Monday, June 26, 2006

Pets

My patience and tolerance of our pets has been waning. They are really starting to frustrate me. Yes I know they are pets and they do things that pets do but I am really getting to the point where their unconditional love and “friendship” and all the other benefits of having pets is no longer outweighing the negatives.

I feed the cats. I feed the dog. I walk the dog three times a day. I clean the litter boxes. At the end of every night I gather the cats and lock them in the garage so they won’t disturb us. I let them out in the morning. I am constantly stepping over the cats and dog while walking through my house.

A month ago I spent a Saturday afternoon steam cleaning our carpets. Within 2 hours Bogart the cat gets a dingle-berry stuck to his ass and scoots his backside across the carpet. Basically he used the carpet as toilet paper.

Luna, our dog, in desperate need of attention is constantly nudging her way between Maxfield and I whenever we are playing on the floor. She gets so excited and wags her butt in our faces, until we stop playing.

My in-laws are in town for a few days and I was discussing with them the all of the stuff that annoys me regarding our pets. My In-laws love pets. I tried to convince them to take the animals back to Pennsylvania with them. I thought I made a good case. I offered my Father-in-law the dog in exchange of my Mother-in-law.

My Mother-in-Law laughed and thought it was a great idea because she would get to see her grandkids all the time. I thought it was great idea because I would not have to walk her or feed her. She could babysit the kids and Lauren and I could go out. I only gave her one rule: She was not allowed to shake her butt in my face.

18 comments:

Sharpie said...

I say, for FREE and TRUSTED babysitting - you let her shake her butt anywhere she damn pleases. AND drag her ass on the carpet.

Anonymous said...

As much as I *love* my little dog, there are moments that I would trade her in for a taco. She'd have to go to a fantastic family, and the taco would have to be really big and fancy - but all the same, when I step in yet another indoor puddle (or worse) I give it consideration . . .

Jewl said...

I hear you on the pets... I am ready to find new homes for the cats. I am tired of cleaning up crap boxes in my house... YUCK!
And I agree, my carpet is not an ass wipe!

Andrea said...

The fur on our carpet and furniture alone has been enough to make me think we might not replace our two cats after they are gone. Not to mention the cat puke. Ugh. One cat does it, like, every other day. The worst is in the bathroom, when I don't see it first thing in the morning...and step in it. Times like that, these cats are in serious danger of extinction.

lawnwhisperer said...

Dude, you are my hero if you are 'walking the dog' three times a day.

eclectic said...

Plus the flea medicine, the heartworm medicine, the shots... at least your mother in law has health insurance for HER prescriptions! I like how you're apparently going to let her drag her butt on the carpet, but you won't let her shake it in your face. Nice. Next you'll be telling her to clean her own litterbox...

Effie said...

so--did it work? Hmm?

Nature Girl said...

If she's anything like Lauren, I already love her,and boy will they have you trained in no time with two of them to keep you in line! :)Stacie

Anonymous said...

I'm surprised that your Mother in Law didn't just jump right on that deal!

Unknown said...

That last 'requirement', not shaking her butt in your face... that was the deal killer, huh?

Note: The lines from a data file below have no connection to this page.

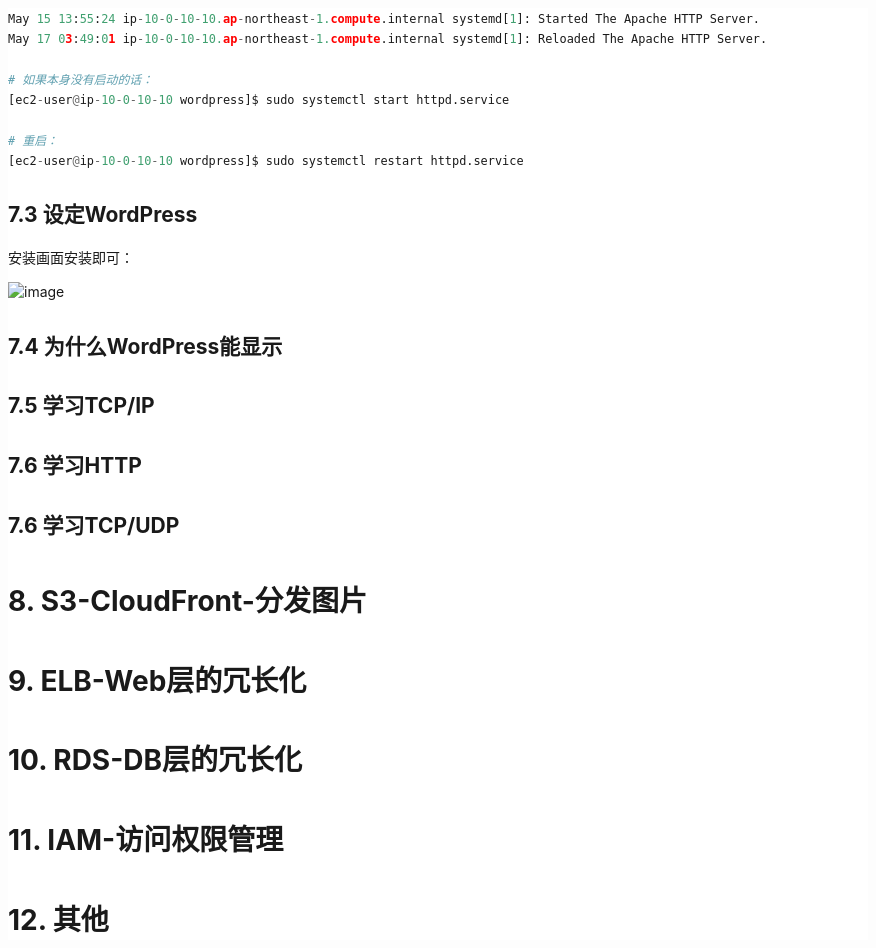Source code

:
 ```python
May 15 13:55:24 ip-10-0-10-10.ap-northeast-1.compute.internal systemd[1]: Started The Apache HTTP Server.
May 17 03:49:01 ip-10-0-10-10.ap-northeast-1.compute.internal systemd[1]: Reloaded The Apache HTTP Server.

# 如果本身没有启动的话：
[ec2-user@ip-10-0-10-10 wordpress]$ sudo systemctl start httpd.service

# 重启：
[ec2-user@ip-10-0-10-10 wordpress]$ sudo systemctl restart httpd.service
```

## 7.3 设定WordPress

安装画面安装即可：

![image](https://user-images.githubusercontent.com/18595935/82177379-340ec400-9914-11ea-9788-50a8a39f4f40.png)


## 7.4 为什么WordPress能显示

## 7.5 学习TCP/IP

## 7.6 学习HTTP

## 7.6 学习TCP/UDP

# 8. S3-CloudFront-分发图片

# 9. ELB-Web层的冗长化

# 10. RDS-DB层的冗长化

# 11. IAM-访问权限管理

# 12. 其他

I loved our cats when we had them. I did. Then, the kids came along, and I can't tell you how happy I am that we don't have pets anymore.

Anonymous said...

I remember when our dog did a butt slide across our tan carpet (master bedroom carpet, in fact). I saw the streak he left behind, and then I watched as Brenna crawled toward it. I picked her up before she could reach it, but I still had to think of how many more areas like that must have existed in our house. That's why we got new carpet after we found the dog a new home.

Anonymous said...

dingleberry... That is funny.

Anonymous said...

I'm feeling you, Bill. I love our dog but lately he's been a pain in the ass. In the past week, he crapped in the living room, broke into a bag of potato chips and ate the whole thing, and subsequently threw up on the kitchen floor. At this point, I'd gladly trade him for my MIL.

Kami said...

Dude. I know you are being funny, and all, but our three dogs are wearing me out, too. SERIOUSLY.

Judypatooote said...

Animals can be annoying...but then so can mother in laws....hehe

Anonymous said...

Good Rule! I think i'd rather have pets that my mother inlaw around - oops did I really type that?? ha-ha :)

Anonymous said...

Give me babies anyday, and leave the animals to the zoo!

Peter said...

I have two dogs, with each child their popularity wains. If I did not make my wife feel awful about giving them away they would be GONE baby GONE!